Problem
Determine all ring homomorphism from
$\mathbb{Q}$ to $\mathbb{Q}$
Attempt
Let $\phi$ be a ring homomorphism . $\phi$ can take 1 either to 0 or 1. So there are two maps :one identity and another zero
Doubt
In some books criterion for existence of ring homomorphism it is necessary that $\phi(1)$ takes 1 to 1. I think 1 should go to an idempotent.
Please anyone clarify
I assume your notion of ring homomorphism does not require to map $1$ into $1$, even if the rings involved have an identity.
Suppose $f\colon R\to S$ is a ring homomorphism and that $R$ has an identity $1$. Then $$ f(1)=f(1^2)=f(1)^2 $$ so $e=f(1)$ is an idempotent.
In the case of $S=\mathbb{Q}$, the only idempotents are $0$ and $1$. Thus a homomorphism $f\colon\mathbb{Q}\to\mathbb{Q}$ satisfies either $f(1)=0$ or $f(1)=1$.
In the first case $f(x)=0$ for all $x$. In the latter case it's easy to prove that $f$ is the identity.
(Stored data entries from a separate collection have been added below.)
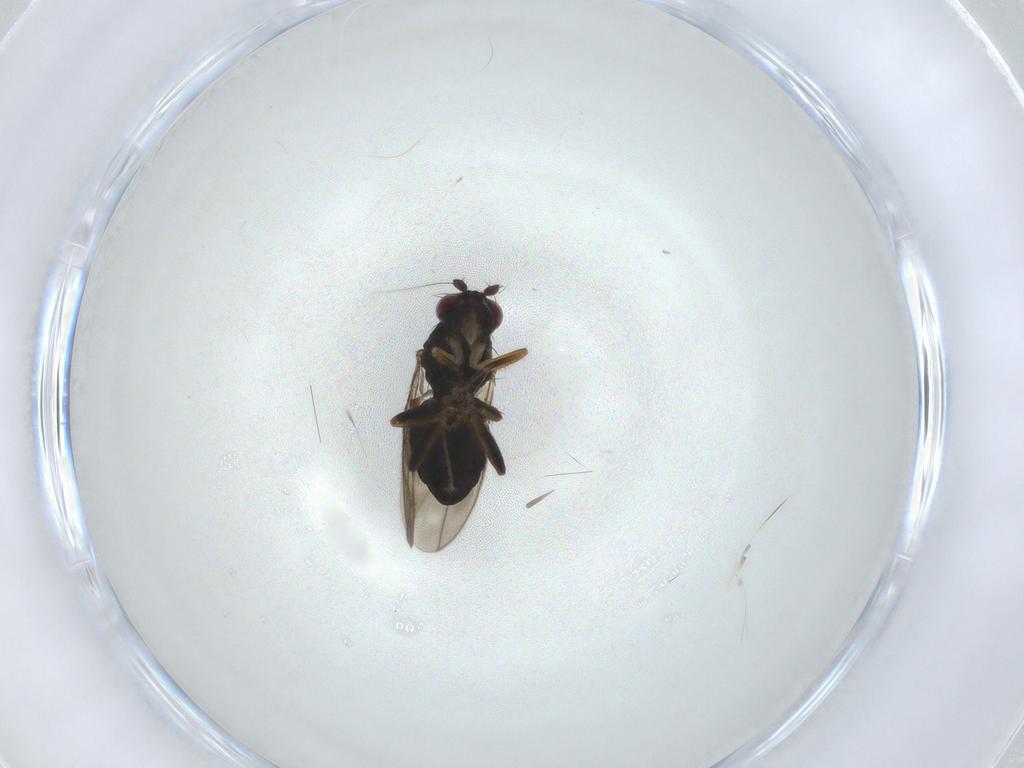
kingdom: Animalia
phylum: Arthropoda
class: Insecta
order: Diptera
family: Sphaeroceridae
Indeed, it must map integers to themselves (proof?), and $$ 1=f\left(\frac{n}{n}\right)=nf\left(\frac{1}{n}\right) $$ implying that $f(1/n)=1/n$ and we easily finish up the proof that $f$ is the identity.
Similarly if $S$ is an integral domain: an idempotent $e$ satisfies $e(1-e)=0$, so either $e=0$ or $e=1$. Thus a homomorphism $f\colon R\to S$ (where also $R$ has an identity) is either the zero map or a homomorphism carrying $1$ into $1$. For nondomains this can be false, a simple example is $$ f\colon\mathbb{Z}\to\mathbb{Z}\times\mathbb{Z},\qquad f(x)=(x,0) $$